Problems =>
1 - List each thing the speaker says he can tell you using the sensors in the transcript about home IoT data.
2 - Rename "IOT hub" to "device hub" in the transcript about home IoT data, giving the passage again starting with "So the traditional" and going on through "right back down.".
3 - For each statement below, state whether it agrees with the transcript about home IoT data, answering yes or no and quoting the deciding words.
(a) The speaker had a few months off between jobs before starting at Dremio.
(b) The speaker lives in a house in the United States.
(c) In the end, the data is exposed from SQL server into Tableau.

Provided passage =>

◇ ◇ ◇ ◇ ◇

We expect to see a lot of other people start to adopt this as the Arrow Flight becomes more mature. So that's a brief overview of how we can be so fast on the data Lake. So these four technologies is what allow us to do effectively sub-second queries on the data Lake when you couldn't after massive stacks of complex pieces working together.

Ryan Murray:

So with that, I'd like to talk about our second use case. This is a little fun project that I did in the spring time. So I had a few months off between jobs before I started at Dremio. I've been a huge IOT fan for quite some time. I've always been into the home automation thing and for years I've been buying anything that looks exciting on Kickstarter. So for the past couple of years I've collected literally buckets full of sensors and Arduino Boards and all kinds of other goodies. I said, "Now that I have some time off, it's finally time to put all these things in action."

Ryan Murray:

So I spend some time remembering how to solder, put all these things together. I now have sensors scattered all over the house. My girlfriend loves it and I'm now able to tell you really fun things. I can tell you the temperature in every room in my house. I can tell you how many organic compounds get put into the kitchen every time I cook a meal. And I live in a flat in the UK. so I can tell you that yes, it is still raining. So I can tell you all these things. I can gather all this data, but what am I going to do with it?

Ryan Murray:

So the traditional way of doing these things is say in Azure something like this. So this pattern looks very familiar from the last example, here we have our devices creating datasets. This is getting pushed into the Azure IOT hub. Then the IOT hub writes it down Azure's ADLS V2 for us. So from there we need to transform our data. Again, this is very similar to before, we have some big Databricks jobs doing ETL pipelines for us, creating a copy of our data again. I have shown in this example using HD insights, you could very well be something as a data factory or something. The point here is that again, pulling data out of data as your data storage, doing a lot of transformations on it and then writing it right back down.

Ryan Murray:

So after a few steps we've managed to get it into something like a SQL server data warehouse. At this point, again, we've created a lot of copies. We've opened up ourselves to exposing all of this data in a lot of places. For me, this is a hobby project, and I've had to pull in all of these things and suddenly I have a few hundred pound bill, and I just wanted to look at my IOT data. But at least now I can expose it from SQL server into power BI.

◇ ◇ ◇ ◇ ◇

Given information =>
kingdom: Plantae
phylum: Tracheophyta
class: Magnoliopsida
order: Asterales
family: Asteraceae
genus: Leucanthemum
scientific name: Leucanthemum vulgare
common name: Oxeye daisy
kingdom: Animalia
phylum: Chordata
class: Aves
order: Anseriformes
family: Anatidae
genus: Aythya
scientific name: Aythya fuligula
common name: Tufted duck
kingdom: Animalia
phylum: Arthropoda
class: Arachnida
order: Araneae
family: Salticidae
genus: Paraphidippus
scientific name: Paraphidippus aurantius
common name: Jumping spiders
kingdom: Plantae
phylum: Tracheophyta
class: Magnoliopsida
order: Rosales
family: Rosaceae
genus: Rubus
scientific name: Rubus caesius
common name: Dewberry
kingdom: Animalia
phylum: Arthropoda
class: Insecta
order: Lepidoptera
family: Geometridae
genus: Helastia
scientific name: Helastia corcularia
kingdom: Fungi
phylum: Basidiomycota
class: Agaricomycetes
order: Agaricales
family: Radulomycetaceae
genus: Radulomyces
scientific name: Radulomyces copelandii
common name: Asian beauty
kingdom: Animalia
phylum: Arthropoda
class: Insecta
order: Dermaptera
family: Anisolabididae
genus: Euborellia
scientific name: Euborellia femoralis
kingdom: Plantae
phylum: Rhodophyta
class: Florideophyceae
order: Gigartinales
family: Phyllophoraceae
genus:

◇ ◇ ◇ ◇ ◇

Answers for the exercise =>
1 -
- The temperature in every room in his house
- How many organic compounds get put into the kitchen every time he cooks a meal
- That it is still raining

2 -
So the traditional way of doing these things is say in Azure something like this. So this pattern looks very familiar from the last example, here we have our devices creating datasets. This is getting pushed into the Azure device hub. Then the device hub writes it down Azure's ADLS V2 for us. So from there we need to transform our data. Again, this is very similar to before, we have some big Databricks jobs doing ETL pipelines for us, creating a copy of our data again. I have shown in this example using HD insights, you could very well be something as a data factory or something. The point here is that again, pulling data out of data as your data storage, doing a lot of transformations on it and then writing it right back down.

3 -
(a) Yes: "So I had a few months off between jobs before I started at Dremio."
(b) No: "And I live in a flat in the UK."
(c) No: "But at least now I can expose it from SQL server into power BI."